イアン団長と叔父上の話を聞いたエルデがそっと後ずさり、2人の陰から声をかけてくる。

「殿下、そろそろお時間です」

「そ、そうだな…」

ネイトには悪いがそろそろ戻らないとカインに叱られる。イアン団長と叔父上に挨拶して、崩れ落ちるネイトを訓練場に捨て置き、ウィルとエルデを連れて執務に向かった。

「エルデは狭量な男をどう思う?」

「何事も余裕のない男性は見ていて恥ずかしいですね」

執務室に戻る道すがらエルデに聞いてみると、辛辣な言葉が返ってきた。
恥ずかしいときたか…やはり女性は余裕のある男がいいのか、ネイトの様に付け回したり、俺の様に嫉妬の末に八つ当たりする様な度量の狭い男は最早さいそう圏外。

「ですが…事恋愛に関してであれば悲しく思います。狭量とは、己に自信が持てずに余裕がなくなり、人を受け入れる度量が狭まる事。裏を返せば、自分の想いが相手に伝わっていない、信じてもらえていないという事です。狭量な男が嫌なのではなく、相手に想いが伝わっていない事が辛く悲しいのです。片想いでない限り、相手の想いを信じていれば多少の事では動じない、些末事に目くじらを立てる必要はない…理屈では解っているのに感情が追いつかない………私にはもっと警戒しろなんて言っておきながら、自分は両手一杯に差し入れを抱えて…断り切れないなんて本人は言ってますけど、満更でもないと言った風にヘラヘラ笑って、愛想振りまいちゃって…」

「エ、エルデ?」

「…オレリア様と学園に行ってれば、あんな光景見なくて済んだのに、ネイト様に出逢わなければこんな思いしなくて済んだのに、領地でオレンジを作っていればネイト様と出逢う事もなかったのに…」

話が激しく逸脱しているが、俺はどうすればいいんだ…?エルデの話にその通りだと首肯すればいいのか、ネイトを選んだのだから仕方ないと笑い飛ばせばいいのか、正解が分からない。ウィルに助けを求めて目を向けると何故か頷いて距離を空けられた。気の利いた言葉も見つけられず途方に暮れる…

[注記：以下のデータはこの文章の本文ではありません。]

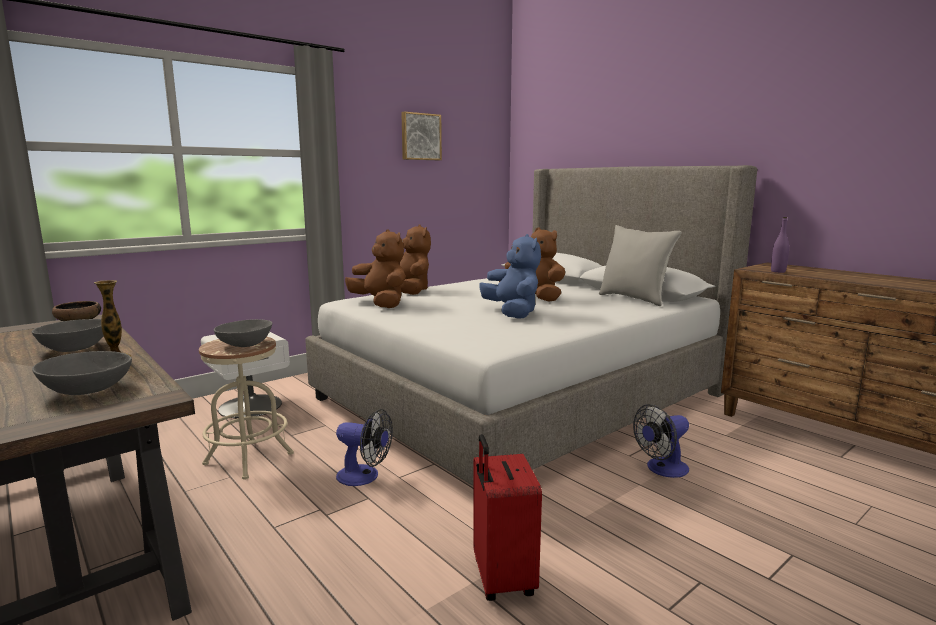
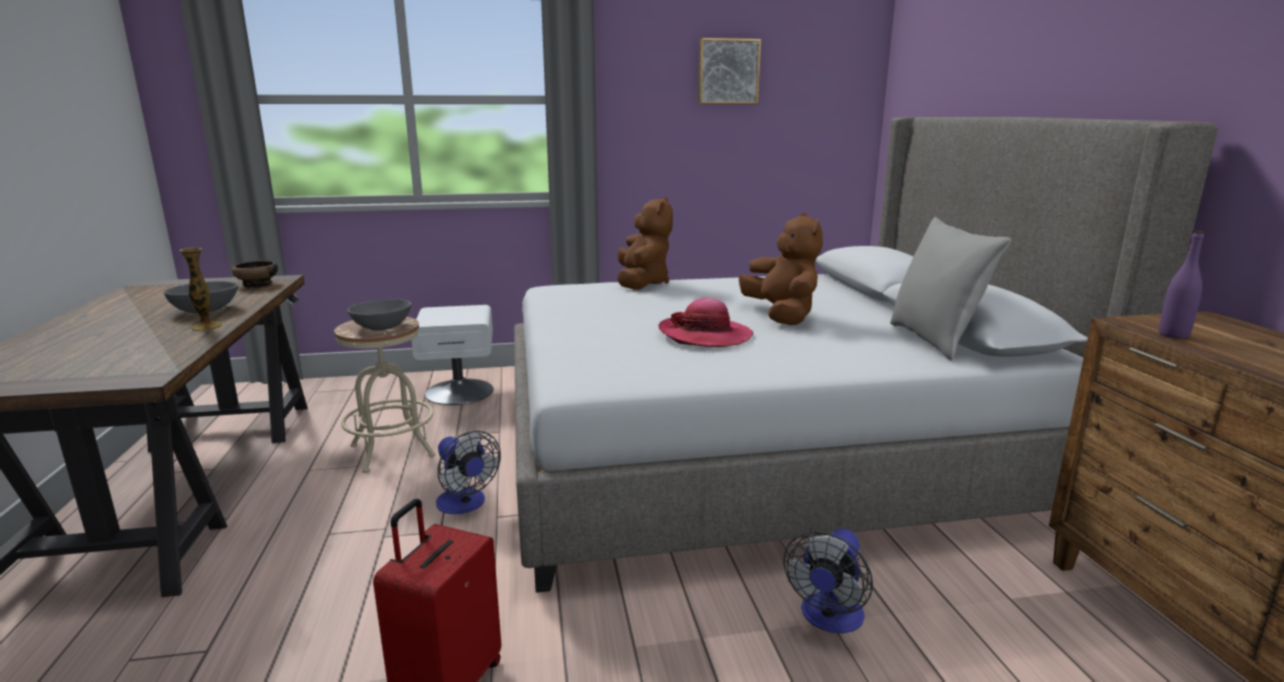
camera: 30 degrees right, 5 degrees up
(86, 390) = (123, 357): grey bowl -> none
(380, 304) = (575, 297): brown plush toy -> none
(512, 313) = (705, 335): blue plush toy -> hat
(662, 469) = (829, 618): fan -> fan turned 60 degrees counterclockwise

「エルデよ…その位にしてやらんと殿下が困り果てておるぞ?」

「「?!宰相(閣下)」」

重たい空気を抱えて執務室へ向かう俺とエルデ
に声をかけきたのは苦笑いの宰相。

「エルデ、王妃様がお待ちだ。行っておいで」

「はい。殿下…大変失礼致しました。御前失礼致します」

「エルデ、変な事を聞いて悪かった。伯母上に宜しく伝えてくれ」

「かしこまりした。宰相閣下も失礼致します」

「エルデも恋に悩む年頃になったんですね…10年前、エルデをデュバル家へ連れてきたのは私なんですよ。アズール伯爵とは旧知の仲でしてね、息子の嫁に貰うつもりだったんですが、ノエリアが亡くなって、オーソンとアレンも屋敷に帰らない。エルデも結婚するより仕事をしたいと言うので、オレリアの専属侍女にする事にしたんです…結婚はしないと言っていたのに…隠居したら、私と妻と3人で領地でのんびり暮らすと言っていたのに、オーソンとアレンがしっかりしていれば、エルデをソアデンにやる事もなかったのに…」

涙を浮かべてエルデの背中を見送る、エルデと思考がそっくりな宰相は、狭量な父親の様だった。